The ICC should exercise their right to intervene in the affairs of international cricket boards, or risk undermining the game altogether.
The ongoing dispute between India and the West Indies has led to fears that the latter might refuse to continue.
Level of autonomy
Though the Council seeks to maintain a level of autonomy for international governing bodies, the Board of Cricket Control for India (BCCI)’s threats to sue the Windies for the collapse of the ODI series between the two risks bringing the game into serious disrepute.
To an extent, the West Indies Cricket Board (WICB) have backed themselves into a corner by withdrawing from the series so prematurely, and could benefit from the ICC’s help in resolving the pay dispute, as well as aid in attracting future opponents.
The real issue for the ICC lies in discerning which issues are purely matters for the national sides themselves.

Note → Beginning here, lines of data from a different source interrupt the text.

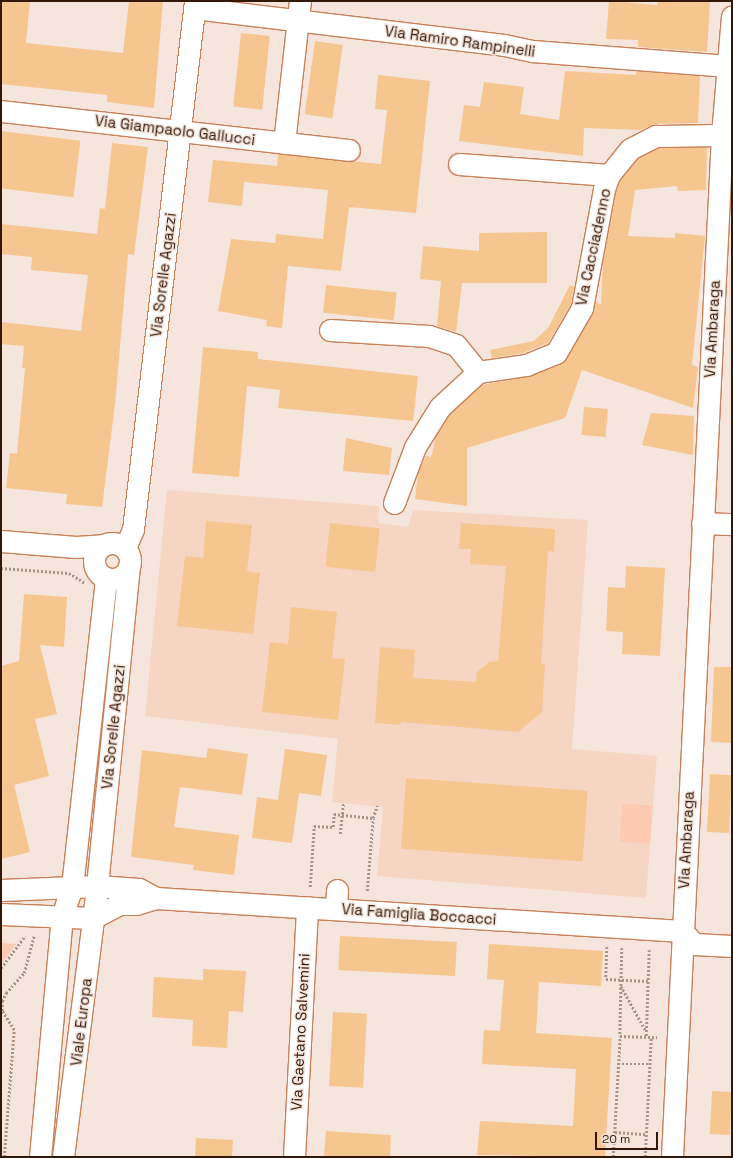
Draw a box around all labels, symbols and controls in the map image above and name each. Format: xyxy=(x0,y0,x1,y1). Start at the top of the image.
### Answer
street label: Via Ramiro Rampinelli xyxy=(383,22,537,60)
street label: Via Giampaolo Gallucci xyxy=(94,111,256,149)
street label: Via Cacciadenno xyxy=(572,187,614,307)
street label: Via Sorelle Agazzi xyxy=(146,212,180,338)
street label: Via Ambaraga xyxy=(700,280,724,378)
street label: Via Sorelle Agazzi xyxy=(98,664,128,790)
street label: Via Ambaraga xyxy=(674,791,698,889)
street label: Via Famiglia Boccacci xyxy=(341,900,497,928)
street label: Via Gaetano Salvemini xyxy=(287,953,313,1111)
street label: Viale Europa xyxy=(67,977,95,1067)
scale bar xyxy=(597,1124,660,1150)
text: 20 m xyxy=(602,1131,630,1147)

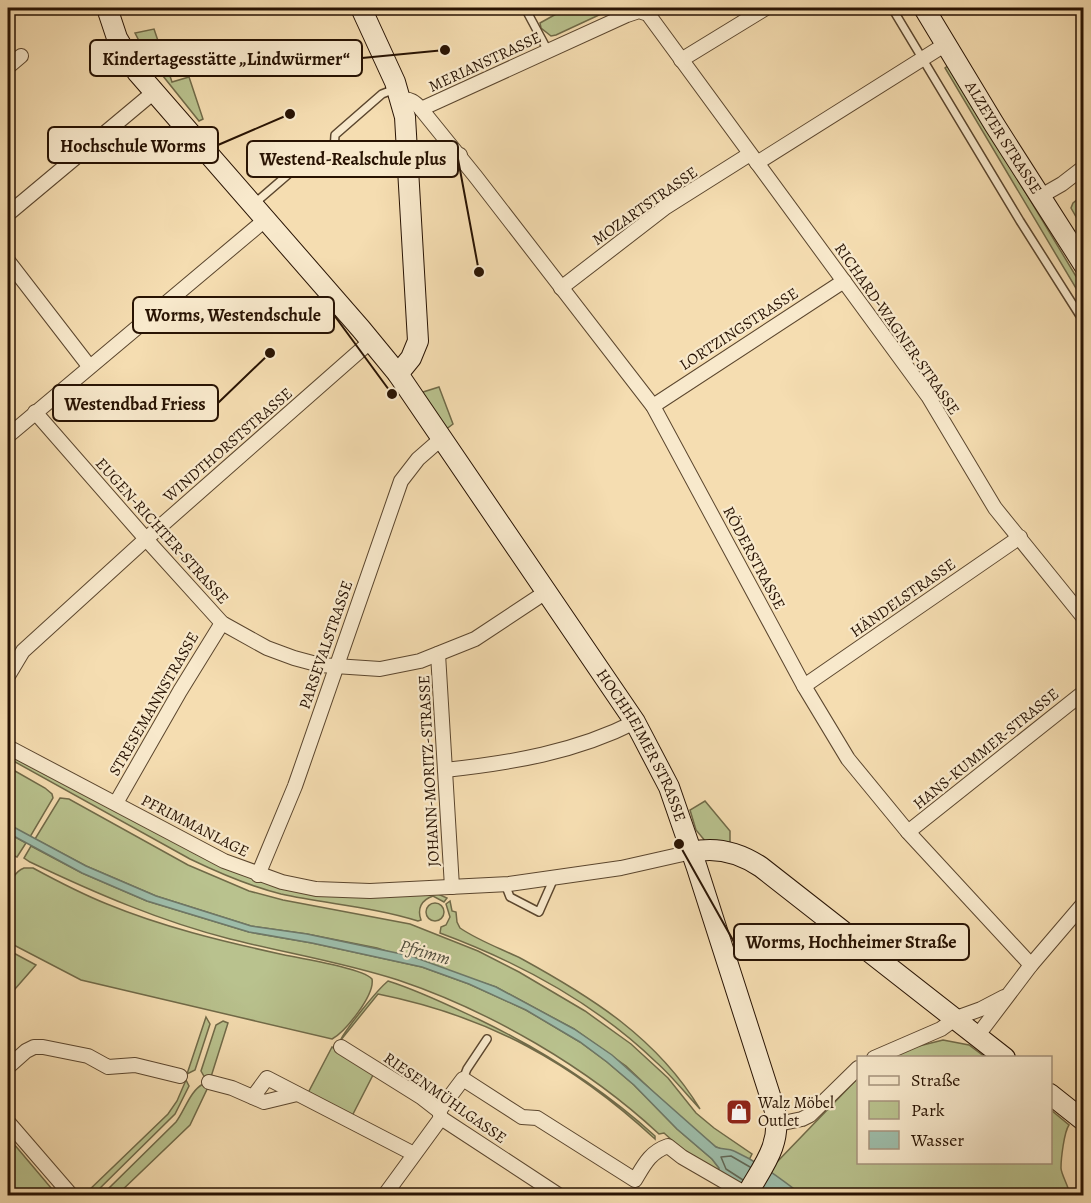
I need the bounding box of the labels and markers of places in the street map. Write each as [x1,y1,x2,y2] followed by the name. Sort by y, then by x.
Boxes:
[90,40,362,76] callout: Kindertagesstätte „Lindwürmer“
[48,127,218,163] callout: Hochschule Worms
[247,141,458,177] callout: Westend-Realschule plus
[133,297,334,333] callout: Worms, Westendschule
[53,385,218,421] callout: Westendbad Friess
[734,924,969,960] callout: Worms, Hochheimer Straße
[757,1092,834,1132] place label: Walz Möbel Outlet
[724,1097,754,1127] shop icon: Walz Möbel Outlet

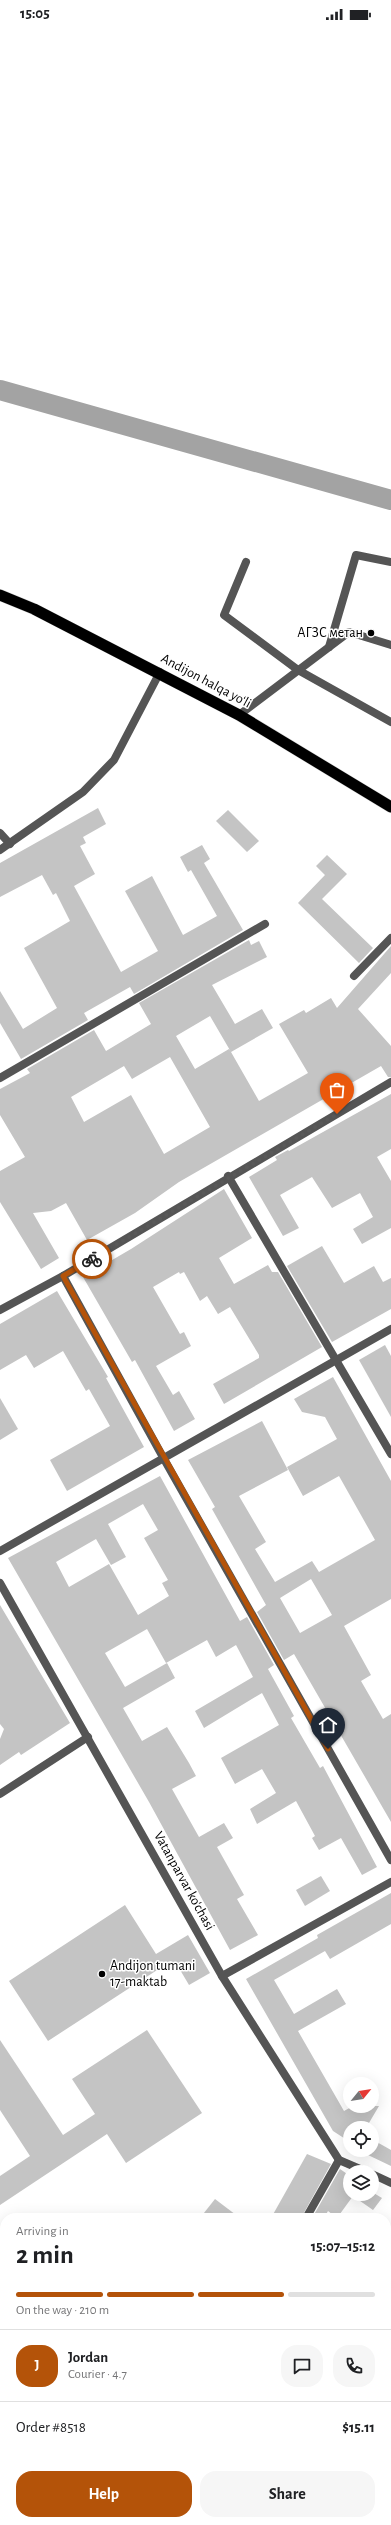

Regarding England, it would be extremely problematic for the ICC to intervene in their problems with Kevin Pietersen and their alleged ‘bullying’ culture.
In the case of the West Indies, however, it is vital that the spat is settled sooner rather than later.
When the West Indies’ history and overall contribution to cricket is taken into account, it would be a disaster if they were to slip off the international scene.
As it is, there are already fears that there are too few competing nations, which has led to countries such as Bangladesh and Zimbabwe being questionably granted Test status.
Admittedly, they are far less of a major player than they once were, and are nowhere near competing with the ‘Big Three’ of England, India, and Australia.
They have slipped to eighth in both the Test and ODI rankings, but it is only two years since they lifted the T20 World Cup.
Independence or intervention?
Whether the WICB – or other governing bodies for that matter – will seek the ICC’s help remains to be seen.
Nonetheless, international cricket has placed itself in a difficult position, whereby the ICC may be reluctant to help for fear of appearing too dictatorial.
It certainly should not be possible for a side to drop out of a series as the Windies have done, but unless the ICC extend their powers, there is very little to stop it from happening again.